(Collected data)
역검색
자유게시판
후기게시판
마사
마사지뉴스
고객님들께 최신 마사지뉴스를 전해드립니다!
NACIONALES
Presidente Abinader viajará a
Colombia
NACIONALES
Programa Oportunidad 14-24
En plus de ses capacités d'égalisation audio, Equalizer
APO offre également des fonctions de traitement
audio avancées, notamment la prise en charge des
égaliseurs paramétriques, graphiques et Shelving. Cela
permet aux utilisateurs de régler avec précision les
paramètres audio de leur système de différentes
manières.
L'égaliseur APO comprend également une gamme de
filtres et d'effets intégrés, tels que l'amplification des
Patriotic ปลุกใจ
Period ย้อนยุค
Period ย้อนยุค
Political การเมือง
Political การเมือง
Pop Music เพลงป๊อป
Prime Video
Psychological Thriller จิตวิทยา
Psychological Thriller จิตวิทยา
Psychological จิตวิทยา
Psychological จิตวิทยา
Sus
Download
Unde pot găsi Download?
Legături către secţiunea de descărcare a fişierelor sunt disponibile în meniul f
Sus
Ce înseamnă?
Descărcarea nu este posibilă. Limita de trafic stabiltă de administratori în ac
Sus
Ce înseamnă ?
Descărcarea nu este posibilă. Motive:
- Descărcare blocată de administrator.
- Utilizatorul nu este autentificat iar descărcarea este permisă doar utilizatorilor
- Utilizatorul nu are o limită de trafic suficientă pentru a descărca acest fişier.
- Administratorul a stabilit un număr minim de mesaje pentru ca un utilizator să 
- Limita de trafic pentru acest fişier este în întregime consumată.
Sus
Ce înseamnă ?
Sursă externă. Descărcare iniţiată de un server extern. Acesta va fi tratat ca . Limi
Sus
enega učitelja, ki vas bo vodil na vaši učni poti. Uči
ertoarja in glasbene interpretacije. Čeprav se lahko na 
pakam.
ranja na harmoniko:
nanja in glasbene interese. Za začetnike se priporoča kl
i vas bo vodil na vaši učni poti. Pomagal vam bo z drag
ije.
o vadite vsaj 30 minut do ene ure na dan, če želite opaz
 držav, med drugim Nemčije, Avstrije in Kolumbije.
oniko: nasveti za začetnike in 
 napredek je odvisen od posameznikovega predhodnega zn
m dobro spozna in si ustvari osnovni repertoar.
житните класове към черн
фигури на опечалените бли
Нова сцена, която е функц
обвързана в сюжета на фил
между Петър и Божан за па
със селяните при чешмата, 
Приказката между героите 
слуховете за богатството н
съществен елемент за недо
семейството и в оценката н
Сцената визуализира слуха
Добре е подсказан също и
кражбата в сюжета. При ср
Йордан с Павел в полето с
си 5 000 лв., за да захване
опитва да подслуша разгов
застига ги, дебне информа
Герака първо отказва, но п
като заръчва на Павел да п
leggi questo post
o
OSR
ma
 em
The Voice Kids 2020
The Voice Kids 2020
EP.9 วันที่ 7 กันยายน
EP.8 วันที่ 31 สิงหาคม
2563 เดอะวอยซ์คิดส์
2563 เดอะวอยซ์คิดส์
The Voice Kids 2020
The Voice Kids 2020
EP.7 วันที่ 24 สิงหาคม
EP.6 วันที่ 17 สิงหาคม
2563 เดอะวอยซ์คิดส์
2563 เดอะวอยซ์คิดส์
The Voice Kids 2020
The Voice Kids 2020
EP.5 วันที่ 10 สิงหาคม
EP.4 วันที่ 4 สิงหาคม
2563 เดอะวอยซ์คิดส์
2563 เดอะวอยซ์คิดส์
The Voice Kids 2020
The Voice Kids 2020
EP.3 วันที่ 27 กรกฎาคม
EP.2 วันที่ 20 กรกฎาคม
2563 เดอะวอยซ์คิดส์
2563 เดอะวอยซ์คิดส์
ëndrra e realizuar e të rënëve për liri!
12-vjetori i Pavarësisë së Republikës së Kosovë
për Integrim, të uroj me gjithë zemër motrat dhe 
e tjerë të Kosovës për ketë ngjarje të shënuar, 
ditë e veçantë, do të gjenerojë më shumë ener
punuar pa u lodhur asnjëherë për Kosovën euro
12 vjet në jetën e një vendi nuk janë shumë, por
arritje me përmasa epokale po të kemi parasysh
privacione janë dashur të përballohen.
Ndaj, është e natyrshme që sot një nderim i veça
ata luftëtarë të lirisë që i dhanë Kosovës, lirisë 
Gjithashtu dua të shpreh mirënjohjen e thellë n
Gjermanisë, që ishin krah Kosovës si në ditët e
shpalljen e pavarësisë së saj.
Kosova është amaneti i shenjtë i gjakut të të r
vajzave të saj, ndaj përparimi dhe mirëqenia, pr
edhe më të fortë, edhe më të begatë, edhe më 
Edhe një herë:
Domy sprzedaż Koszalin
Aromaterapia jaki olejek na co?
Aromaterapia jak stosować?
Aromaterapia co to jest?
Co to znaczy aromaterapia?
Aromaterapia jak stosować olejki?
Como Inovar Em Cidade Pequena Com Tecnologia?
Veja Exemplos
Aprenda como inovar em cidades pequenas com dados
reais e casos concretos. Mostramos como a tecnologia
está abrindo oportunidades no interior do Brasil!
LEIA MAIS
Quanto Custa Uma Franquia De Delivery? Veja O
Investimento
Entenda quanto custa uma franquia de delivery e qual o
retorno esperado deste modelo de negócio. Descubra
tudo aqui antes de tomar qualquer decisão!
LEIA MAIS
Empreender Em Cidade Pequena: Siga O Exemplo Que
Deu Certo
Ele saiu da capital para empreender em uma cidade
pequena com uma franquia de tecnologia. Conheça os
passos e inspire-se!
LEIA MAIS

_What needs to be done_.
Reproduce the material with each "LEIA MAIS" changed to "SAIBA MAIS", keeping everything else the same.

_Exercise output_.
역검색
자유게시판
후기게시판
마사
마사지뉴스
고객님들께 최신 마사지뉴스를 전해드립니다!
NACIONALES
Presidente Abinader viajará a
Colombia
NACIONALES
Programa Oportunidad 14-24
En plus de ses capacités d'égalisation audio, Equalizer
APO offre également des fonctions de traitement
audio avancées, notamment la prise en charge des
égaliseurs paramétriques, graphiques et Shelving. Cela
permet aux utilisateurs de régler avec précision les
paramètres audio de leur système de différentes
manières.
L'égaliseur APO comprend également une gamme de
filtres et d'effets intégrés, tels que l'amplification des
Patriotic ปลุกใจ
Period ย้อนยุค
Period ย้อนยุค
Political การเมือง
Political การเมือง
Pop Music เพลงป๊อป
Prime Video
Psychological Thriller จิตวิทยา
Psychological Thriller จิตวิทยา
Psychological จิตวิทยา
Psychological จิตวิทยา
Sus
Download
Unde pot găsi Download?
Legături către secţiunea de descărcare a fişierelor sunt disponibile în meniul f
Sus
Ce înseamnă?
Descărcarea nu este posibilă. Limita de trafic stabiltă de administratori în ac
Sus
Ce înseamnă ?
Descărcarea nu este posibilă. Motive:
- Descărcare blocată de administrator.
- Utilizatorul nu este autentificat iar descărcarea este permisă doar utilizatorilor
- Utilizatorul nu are o limită de trafic suficientă pentru a descărca acest fişier.
- Administratorul a stabilit un număr minim de mesaje pentru ca un utilizator să 
- Limita de trafic pentru acest fişier este în întregime consumată.
Sus
Ce înseamnă ?
Sursă externă. Descărcare iniţiată de un server extern. Acesta va fi tratat ca . Limi
Sus
enega učitelja, ki vas bo vodil na vaši učni poti. Uči
ertoarja in glasbene interpretacije. Čeprav se lahko na 
pakam.
ranja na harmoniko:
nanja in glasbene interese. Za začetnike se priporoča kl
i vas bo vodil na vaši učni poti. Pomagal vam bo z drag
ije.
o vadite vsaj 30 minut do ene ure na dan, če želite opaz
 držav, med drugim Nemčije, Avstrije in Kolumbije.
oniko: nasveti za začetnike in 
 napredek je odvisen od posameznikovega predhodnega zn
m dobro spozna in si ustvari osnovni repertoar.
житните класове към черн
фигури на опечалените бли
Нова сцена, която е функц
обвързана в сюжета на фил
между Петър и Божан за па
със селяните при чешмата, 
Приказката между героите 
слуховете за богатството н
съществен елемент за недо
семейството и в оценката н
Сцената визуализира слуха
Добре е подсказан също и
кражбата в сюжета. При ср
Йордан с Павел в полето с
си 5 000 лв., за да захване
опитва да подслуша разгов
застига ги, дебне информа
Герака първо отказва, но п
като заръчва на Павел да п
leggi questo post
o
OSR
ma
 em
The Voice Kids 2020
The Voice Kids 2020
EP.9 วันที่ 7 กันยายน
EP.8 วันที่ 31 สิงหาคม
2563 เดอะวอยซ์คิดส์
2563 เดอะวอยซ์คิดส์
The Voice Kids 2020
The Voice Kids 2020
EP.7 วันที่ 24 สิงหาคม
EP.6 วันที่ 17 สิงหาคม
2563 เดอะวอยซ์คิดส์
2563 เดอะวอยซ์คิดส์
The Voice Kids 2020
The Voice Kids 2020
EP.5 วันที่ 10 สิงหาคม
EP.4 วันที่ 4 สิงหาคม
2563 เดอะวอยซ์คิดส์
2563 เดอะวอยซ์คิดส์
The Voice Kids 2020
The Voice Kids 2020
EP.3 วันที่ 27 กรกฎาคม
EP.2 วันที่ 20 กรกฎาคม
2563 เดอะวอยซ์คิดส์
2563 เดอะวอยซ์คิดส์
ëndrra e realizuar e të rënëve për liri!
12-vjetori i Pavarësisë së Republikës së Kosovë
për Integrim, të uroj me gjithë zemër motrat dhe 
e tjerë të Kosovës për ketë ngjarje të shënuar, 
ditë e veçantë, do të gjenerojë më shumë ener
punuar pa u lodhur asnjëherë për Kosovën euro
12 vjet në jetën e një vendi nuk janë shumë, por
arritje me përmasa epokale po të kemi parasysh
privacione janë dashur të përballohen.
Ndaj, është e natyrshme që sot një nderim i veça
ata luftëtarë të lirisë që i dhanë Kosovës, lirisë 
Gjithashtu dua të shpreh mirënjohjen e thellë n
Gjermanisë, që ishin krah Kosovës si në ditët e
shpalljen e pavarësisë së saj.
Kosova është amaneti i shenjtë i gjakut të të r
vajzave të saj, ndaj përparimi dhe mirëqenia, pr
edhe më të fortë, edhe më të begatë, edhe më 
Edhe një herë:
Domy sprzedaż Koszalin
Aromaterapia jaki olejek na co?
Aromaterapia jak stosować?
Aromaterapia co to jest?
Co to znaczy aromaterapia?
Aromaterapia jak stosować olejki?
Como Inovar Em Cidade Pequena Com Tecnologia?
Veja Exemplos
Aprenda como inovar em cidades pequenas com dados
reais e casos concretos. Mostramos como a tecnologia
está abrindo oportunidades no interior do Brasil!
SAIBA MAIS
Quanto Custa Uma Franquia De Delivery? Veja O
Investimento
Entenda quanto custa uma franquia de delivery e qual o
retorno esperado deste modelo de negócio. Descubra
tudo aqui antes de tomar qualquer decisão!
SAIBA MAIS
Empreender Em Cidade Pequena: Siga O Exemplo Que
Deu Certo
Ele saiu da capital para empreender em uma cidade
pequena com uma franquia de tecnologia. Conheça os
passos e inspire-se!
SAIBA MAIS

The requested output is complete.